REQUIRED ACTIONS:
[1] From the passage on globalization and the local, list every item that the passage says moves across national boundaries in the "space of flows."
[2] Write the next paragraph of the passage on globalization and the local, picking up after its final sentence.

Globalization, Networking and the Local
Initially globalization was portrayed one-dimensionally as the triumph of space over place. For example, Caroline Thomas argued that the concept of globalization “refers broadly to the process where power is located in global social formations and expressed through global networks rather than through territorially-based states.” (In Steger, 30)
While most other analysts do not go so far as to foresee the end of the relevance of states, nonetheless, territory and place are often marginalized in their analyses. According to social theorists such as Manuel Castells, the “space of places” (territory, place, locality) are being subordinated to a “space of flows” – of commodities, capital, technology, ideas and culture across national boundaries. Both power and function are becoming organized in a space of flows. Thus, according to Castells, “the dominant tendency is towards a horizon of networked, ahistorical space of flows, aiming at imposing its logic over scattered, segmented places, increasingly unrelated to each other, less and less able to share cultural codes.” (Vol. 1, 428) 4 This has considerable consequence for agency. According to Harvey groups opposed to globalization are better able “to command place better than space.” (Harvey in Dirlik, 19) In Harvey’s words oppositional groups “are relatively empowered to organize in place but dis-empowered when it comes to organizing over space.” (19)

ROWS:
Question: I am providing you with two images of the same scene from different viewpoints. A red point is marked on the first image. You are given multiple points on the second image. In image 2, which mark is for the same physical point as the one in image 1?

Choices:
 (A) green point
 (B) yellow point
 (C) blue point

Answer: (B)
--
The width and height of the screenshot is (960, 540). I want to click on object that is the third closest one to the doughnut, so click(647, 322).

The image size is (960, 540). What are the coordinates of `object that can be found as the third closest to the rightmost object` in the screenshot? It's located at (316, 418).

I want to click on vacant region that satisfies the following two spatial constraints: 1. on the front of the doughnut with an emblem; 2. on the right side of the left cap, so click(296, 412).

RESPONSES PER TASK:
[1] commodities, capital, technology, ideas, culture

[2]
Viewed from this perspective a one-sided optics of globalization emerges with the global becoming the dominant unit of analysis to the relative exclusion of place and territory. In recent years, however, there has been a growing awareness of how messy, complex and contradictory globalization is. (Kellner) Other analysts reject the notion of place as static and bounded. Doreen Massey, for example, sees place as “open and porous networks of social relations.” (Massey in Rosenau, 80) According to Massey places are produced through social contestation and are inseparable from globalization in its various manifestations – trade, finance, production, migration, and social movements. Place thus has a dynamic, interactive relationship with the global. Building upon Massey Laura Chernaik insists that:
Harvey’s expression, ‘place-bound’ is quite misleading; local practices are not bound to place but are potentially possible to articulate through space, globally. The form that this global articulation takes, though, is more often a network than a system; a coalition of specific, different groups rather than a universalization of any one political identity. (In Dirlik, 20)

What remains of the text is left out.